Carmen put her arms around her daughter and held her very close, despite the mud. She looked at Elizabeth over the tangle of Isabella’s bright curls.

Elizabeth’s mouth was agape. “Oh,” she whispered.

Carmen pressed a kiss atop Isabella’s head. “We will go to Gunter’s soon, darling, when you have washed and changed your dress. But right now Mama has a guest.”

“Oh!” Isabella spun about, then pressed back into her mother’s skirts, suddenly shy.

“Introduce yourself, dear,” Carmen prompted.

“I am Isabella de Santiago,” the child said, bobbing a small curtsy. “How do you do.”

Elizabeth smiled. “How do you do, Miss Isabella. I am Lady Elizabeth Hollingsworth, but you must call me Lizzie. Your mother and I are becoming friends, and I am sure that you and I will be, too.”

Isabella took a tentative step toward her. “You are very pretty,” she announced.

Elizabeth laughed merrily. “So are you, Miss Isabella!”

“Are you coming to Gunter’s with us?”

Elizabeth looked up at Carmen. “Well, that is for your mother to say. But I do adore a strawberry ice.”

Carmen hesitated only a moment. After all, Elizabeth had already seen Isabella. Had realized the truth. What harm could come of accompanying them for ices?

And Carmen did truly like Peter’s sister. Her sister now, she supposed.

“Of course,” she said. “We would love for you to accompany us.”

Chapter Seven

C
armen watched distractedly in the mirror as Esperanza brushed out her short black curls and bound them with a fillet of amethysts and pearls.

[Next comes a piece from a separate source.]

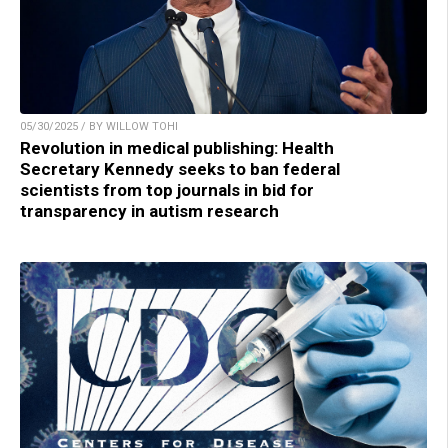
05/30/2025 / BY WILLOW TOHI
Revolution in medical publishing: Health
Secretary Kennedy seeks to ban federal
scientists from top journals in bid for
transparency in autism research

“Am I making a mistake?” she murmured to herself.

“A mistake?” Esperanza answered, herself distracted by trying to make the stubborn curls fall just so. “About your gown? Should you rather wear the blue velvet?”

“What?” Carmen shook her head. “No, the aubergine satin is quite all right. I was merely wondering if I am doing the right thing in accepting Lady Elizabeth’s invitation to the theater.”

“You love the Shakespeare!”

“I do. But really I invited her to tea in the first place to decline her kind offer to paint my portrait. Then suddenly we were at Gunter’s with Isabella, and she was saying I had to meet her husband! Then I agreed to this theater outing. I probably should have gone to Lady Wright’s card party instead.” Carmen’s gaze dropped to the jewelry arrayed before her, her wedding ring winking amid the glittering tangle. She picked it up and slid it onto her finger. “Yet Elizabeth is so very friendly, so persuasive. Just as her brot ...” Her voice faded.